Differences Enrich Organizations, Expert Says
Dr. Myrtle P. Bell is an associate professor of human resource management and the chair-elect of the Gender and Diversity in Organizations Division of the Academy of Management. Her research focus is diversity at work and her book, “Diversity in Organizations,” will be published next spring.
Bell’s expertise in diversity is, well, quite diverse.
Her particular research interests are under-studied aspects of diversity, including acceptance of persons with disabilities and relationships between age, obesity, appearance, and organizational outcomes. She has investigated the effects of battering and violence on women’s employment, merging diversity and human resource research.
Bell has also considered ways in which women executives act as change agents to reduce discrimination, harassment, and the glass ceiling in organizations and to increase other positive diversity outcomes, such as employment of women and minorities and work/family programs.
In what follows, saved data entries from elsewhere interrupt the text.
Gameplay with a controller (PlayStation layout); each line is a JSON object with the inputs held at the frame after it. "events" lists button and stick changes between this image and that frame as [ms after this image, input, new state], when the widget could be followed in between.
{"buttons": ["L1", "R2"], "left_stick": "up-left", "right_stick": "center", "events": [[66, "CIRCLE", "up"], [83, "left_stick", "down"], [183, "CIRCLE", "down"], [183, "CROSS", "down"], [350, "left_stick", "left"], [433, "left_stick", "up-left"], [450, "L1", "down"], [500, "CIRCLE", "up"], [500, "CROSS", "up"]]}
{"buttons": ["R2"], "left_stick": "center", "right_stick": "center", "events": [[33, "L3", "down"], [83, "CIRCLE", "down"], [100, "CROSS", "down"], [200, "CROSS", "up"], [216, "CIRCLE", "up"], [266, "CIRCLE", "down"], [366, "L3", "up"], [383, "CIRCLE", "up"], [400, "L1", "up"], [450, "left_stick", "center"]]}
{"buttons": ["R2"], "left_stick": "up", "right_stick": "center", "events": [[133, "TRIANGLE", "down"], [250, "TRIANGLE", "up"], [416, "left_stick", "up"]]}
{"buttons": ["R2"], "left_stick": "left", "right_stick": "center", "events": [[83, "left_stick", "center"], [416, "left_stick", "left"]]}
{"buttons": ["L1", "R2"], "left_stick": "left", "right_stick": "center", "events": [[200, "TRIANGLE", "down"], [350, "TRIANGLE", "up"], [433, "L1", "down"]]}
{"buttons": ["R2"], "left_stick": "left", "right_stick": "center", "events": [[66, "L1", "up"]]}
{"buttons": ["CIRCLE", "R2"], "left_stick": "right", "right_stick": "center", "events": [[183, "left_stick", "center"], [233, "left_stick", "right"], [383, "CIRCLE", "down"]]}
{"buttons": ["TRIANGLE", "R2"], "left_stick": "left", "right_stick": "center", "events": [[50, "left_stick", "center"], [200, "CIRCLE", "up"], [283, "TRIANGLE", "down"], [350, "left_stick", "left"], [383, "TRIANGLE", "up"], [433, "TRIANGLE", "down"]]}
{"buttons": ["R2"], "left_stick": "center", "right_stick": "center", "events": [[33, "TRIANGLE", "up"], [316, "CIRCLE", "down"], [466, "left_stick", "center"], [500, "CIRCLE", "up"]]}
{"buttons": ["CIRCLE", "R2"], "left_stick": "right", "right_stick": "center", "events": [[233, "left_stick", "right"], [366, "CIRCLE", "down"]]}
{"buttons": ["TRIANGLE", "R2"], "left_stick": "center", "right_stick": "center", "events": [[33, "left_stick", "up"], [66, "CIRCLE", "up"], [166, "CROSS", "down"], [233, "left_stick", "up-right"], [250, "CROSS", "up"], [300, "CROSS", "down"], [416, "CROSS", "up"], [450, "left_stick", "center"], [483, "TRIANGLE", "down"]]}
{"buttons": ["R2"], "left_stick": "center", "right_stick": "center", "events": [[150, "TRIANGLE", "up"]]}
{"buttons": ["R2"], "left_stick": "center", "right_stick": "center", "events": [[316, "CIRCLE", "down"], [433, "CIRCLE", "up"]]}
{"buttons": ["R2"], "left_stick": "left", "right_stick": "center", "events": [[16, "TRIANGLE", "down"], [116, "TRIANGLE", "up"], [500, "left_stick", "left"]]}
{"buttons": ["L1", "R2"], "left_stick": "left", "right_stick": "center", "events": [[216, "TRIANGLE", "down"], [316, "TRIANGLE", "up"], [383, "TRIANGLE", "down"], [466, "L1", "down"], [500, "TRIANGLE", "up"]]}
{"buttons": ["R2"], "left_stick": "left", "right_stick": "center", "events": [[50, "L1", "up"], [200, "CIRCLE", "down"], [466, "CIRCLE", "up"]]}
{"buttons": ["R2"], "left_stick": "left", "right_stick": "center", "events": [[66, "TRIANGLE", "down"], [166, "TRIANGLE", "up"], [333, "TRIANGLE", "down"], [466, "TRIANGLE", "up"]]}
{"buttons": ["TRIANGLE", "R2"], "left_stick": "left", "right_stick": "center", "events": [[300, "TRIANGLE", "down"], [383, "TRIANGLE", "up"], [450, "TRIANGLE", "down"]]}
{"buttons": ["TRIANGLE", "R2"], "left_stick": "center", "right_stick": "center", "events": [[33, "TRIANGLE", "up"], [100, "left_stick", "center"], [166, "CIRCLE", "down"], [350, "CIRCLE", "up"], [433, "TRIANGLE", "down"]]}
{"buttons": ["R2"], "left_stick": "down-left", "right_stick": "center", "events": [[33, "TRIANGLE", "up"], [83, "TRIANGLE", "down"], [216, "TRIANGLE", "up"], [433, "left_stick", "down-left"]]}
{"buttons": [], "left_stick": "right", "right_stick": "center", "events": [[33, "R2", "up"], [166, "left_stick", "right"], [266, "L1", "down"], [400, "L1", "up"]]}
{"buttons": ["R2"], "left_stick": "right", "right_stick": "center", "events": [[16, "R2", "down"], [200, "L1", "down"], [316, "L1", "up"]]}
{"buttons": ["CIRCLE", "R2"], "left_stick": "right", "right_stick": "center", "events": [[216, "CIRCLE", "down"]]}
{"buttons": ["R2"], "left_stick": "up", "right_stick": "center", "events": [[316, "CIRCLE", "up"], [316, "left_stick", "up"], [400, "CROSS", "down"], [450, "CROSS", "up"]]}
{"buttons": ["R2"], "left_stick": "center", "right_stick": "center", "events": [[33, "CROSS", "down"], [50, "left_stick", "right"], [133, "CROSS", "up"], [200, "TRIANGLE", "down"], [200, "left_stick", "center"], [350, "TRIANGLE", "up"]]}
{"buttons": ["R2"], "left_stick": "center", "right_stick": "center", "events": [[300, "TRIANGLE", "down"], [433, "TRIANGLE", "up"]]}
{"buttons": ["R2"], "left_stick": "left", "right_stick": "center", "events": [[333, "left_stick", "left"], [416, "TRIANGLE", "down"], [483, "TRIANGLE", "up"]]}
The world, Bell says, is rich in individual and cultural differences. As the world becomes more globally connected, discrimination, harassment, and exclusion based on race, ethnicity, sexual orientation, religion, age, family status, physical or mental ability, weight, appearance and other irrelevant factors will be increasingly expensive for organizations. Allowing everyone the opportunities and privileges formerly afforded to small subsets of the population is one way to benefit individuals, organizations, and society.